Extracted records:
□ □ □

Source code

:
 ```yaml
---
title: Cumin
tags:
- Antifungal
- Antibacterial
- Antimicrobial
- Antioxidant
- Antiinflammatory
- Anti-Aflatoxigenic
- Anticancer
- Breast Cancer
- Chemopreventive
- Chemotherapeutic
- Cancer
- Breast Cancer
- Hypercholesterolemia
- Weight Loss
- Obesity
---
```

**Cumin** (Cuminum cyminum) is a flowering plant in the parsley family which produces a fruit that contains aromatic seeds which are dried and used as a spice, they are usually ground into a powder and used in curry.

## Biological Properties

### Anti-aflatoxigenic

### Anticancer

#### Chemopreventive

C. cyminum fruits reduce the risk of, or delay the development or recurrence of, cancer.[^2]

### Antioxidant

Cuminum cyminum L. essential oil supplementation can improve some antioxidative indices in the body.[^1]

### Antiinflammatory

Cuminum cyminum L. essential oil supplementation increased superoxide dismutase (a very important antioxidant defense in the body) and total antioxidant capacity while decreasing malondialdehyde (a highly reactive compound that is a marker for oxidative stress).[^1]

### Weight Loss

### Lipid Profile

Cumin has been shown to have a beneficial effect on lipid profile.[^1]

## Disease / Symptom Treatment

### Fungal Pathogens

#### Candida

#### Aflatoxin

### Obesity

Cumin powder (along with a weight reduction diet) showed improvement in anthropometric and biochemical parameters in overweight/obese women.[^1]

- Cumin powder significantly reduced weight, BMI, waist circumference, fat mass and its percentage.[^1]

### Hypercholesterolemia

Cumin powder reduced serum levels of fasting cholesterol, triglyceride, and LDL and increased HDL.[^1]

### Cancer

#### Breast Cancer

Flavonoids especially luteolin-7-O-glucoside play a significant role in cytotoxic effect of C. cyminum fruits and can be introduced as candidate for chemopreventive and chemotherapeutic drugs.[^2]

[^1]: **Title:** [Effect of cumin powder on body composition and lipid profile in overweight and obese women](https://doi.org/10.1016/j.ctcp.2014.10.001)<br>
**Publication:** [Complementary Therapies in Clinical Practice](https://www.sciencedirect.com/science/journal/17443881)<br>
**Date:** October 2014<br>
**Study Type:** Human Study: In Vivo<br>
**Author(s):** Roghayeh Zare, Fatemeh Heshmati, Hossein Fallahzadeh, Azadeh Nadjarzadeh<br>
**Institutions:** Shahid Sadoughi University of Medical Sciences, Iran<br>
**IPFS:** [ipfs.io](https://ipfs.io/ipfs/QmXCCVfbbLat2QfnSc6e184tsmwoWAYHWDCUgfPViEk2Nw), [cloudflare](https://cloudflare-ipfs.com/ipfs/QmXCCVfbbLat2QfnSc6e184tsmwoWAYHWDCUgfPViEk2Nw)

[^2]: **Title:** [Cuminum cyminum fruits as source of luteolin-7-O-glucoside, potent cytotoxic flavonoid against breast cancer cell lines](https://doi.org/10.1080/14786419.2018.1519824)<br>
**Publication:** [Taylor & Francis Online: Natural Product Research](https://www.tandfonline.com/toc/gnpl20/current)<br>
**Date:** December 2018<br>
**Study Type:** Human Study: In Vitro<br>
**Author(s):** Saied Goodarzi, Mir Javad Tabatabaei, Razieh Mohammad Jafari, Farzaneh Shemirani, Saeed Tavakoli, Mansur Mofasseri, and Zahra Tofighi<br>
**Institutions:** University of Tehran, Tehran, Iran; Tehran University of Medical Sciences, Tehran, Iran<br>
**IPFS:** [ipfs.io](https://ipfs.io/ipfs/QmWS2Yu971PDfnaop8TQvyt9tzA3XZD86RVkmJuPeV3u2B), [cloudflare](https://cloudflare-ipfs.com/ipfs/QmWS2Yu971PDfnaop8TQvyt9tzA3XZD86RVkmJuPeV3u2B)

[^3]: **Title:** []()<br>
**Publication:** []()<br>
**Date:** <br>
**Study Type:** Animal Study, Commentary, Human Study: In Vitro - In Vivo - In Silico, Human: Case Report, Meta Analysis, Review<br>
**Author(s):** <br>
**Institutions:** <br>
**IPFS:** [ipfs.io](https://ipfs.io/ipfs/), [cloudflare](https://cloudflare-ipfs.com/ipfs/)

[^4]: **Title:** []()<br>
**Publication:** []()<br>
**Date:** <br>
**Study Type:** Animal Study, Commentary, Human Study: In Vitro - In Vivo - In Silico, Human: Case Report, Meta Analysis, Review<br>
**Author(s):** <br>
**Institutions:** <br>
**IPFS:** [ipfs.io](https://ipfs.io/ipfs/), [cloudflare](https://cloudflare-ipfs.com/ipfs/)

□ □ □

**What is being asked:** A single number is expected: how many lines in the entries above hold the word "University".

**Answer space:** 2